Anche le aziende di medio grandi dimensioni, sono generalmente già dotate di risorse interne con competenze in risk management, legali, normative, IT, etc., anche se non specializzate in ambito data protection. Un secondo modello organizzativo che potrà quindi essere adottato in molte realtà medio/grandi si baserà su una figura di DPO indipendente, che insieme a un numero contenuto di collaboratori, nello svolgere le proprie attività, potrà avvalersi del supporto e della collaborazione dei vari uffici – compliance, legale, Sicurezza, IT, internal audit – che a diverso titolo e livello contribuiranno al pieno rispetto dei principi sanciti in ambito Privacy.

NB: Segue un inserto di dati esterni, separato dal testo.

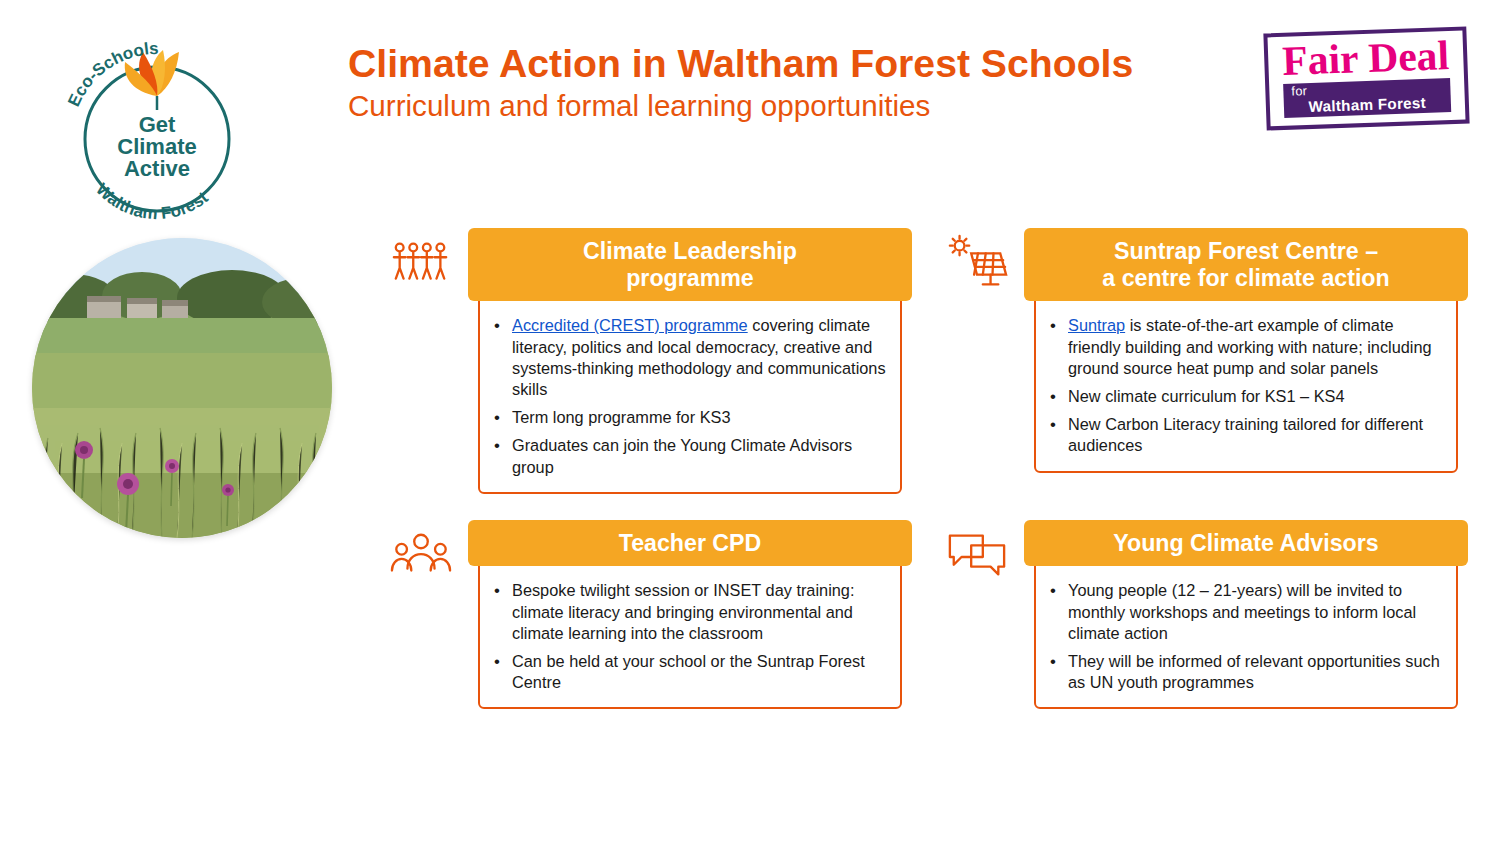Get Climate Active Eco-Schools Waltham Forest
Climate Action in Waltham Forest Schools
Curriculum and formal learning opportunities
Fair Deal
for Waltham Forest
Climate Leadership
programme
Accredited (CREST) programme covering climate literacy, politics and local democracy, creative and systems-thinking methodology and communications skills
Term long programme for KS3
Graduates can join the Young Climate Advisors group
Suntrap Forest Centre –
a centre for climate action
Suntrap is state-of-the-art example of climate friendly building and working with nature; including ground source heat pump and solar panels
New climate curriculum for KS1 – KS4
New Carbon Literacy training tailored for different audiences
Teacher CPD
Bespoke twilight session or INSET day training: climate literacy and bringing environmental and climate learning into the classroom
Can be held at your school or the Suntrap Forest Centre
Young Climate Advisors
Young people (12 – 21-years) will be invited to monthly workshops and meetings to inform local climate action
They will be informed of relevant opportunities such as UN youth programmes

Soprattutto in una fase di implementazione iniziale del nuovo modello organizzativo, il DPO potrà avvalersi altresì del supporto costante di una società di consulenza esterna, alla quale potrà rivolgersi affinché si possa rafforzare il presidio di conformità al nuovo Regolamento (Nella Tabella 2, un esempio di organigramma con DPO in aziende medio/grandi).

Inoltre, un ulteriore modello organizzativo esplicitamente previsto dalla normativa europea, da la possibilità al titolare o al responsabile di nominare un professionista o un’organizzazione esterna in qualità di DPO. E’ ipotizzabile che tale servizio venga offerto da una società di consulenza ben strutturata oppure da un gruppo di professionisti che uniranno singole competenze all’interno di un TEAM affinché possano seguire i propri clienti in modo efficiente.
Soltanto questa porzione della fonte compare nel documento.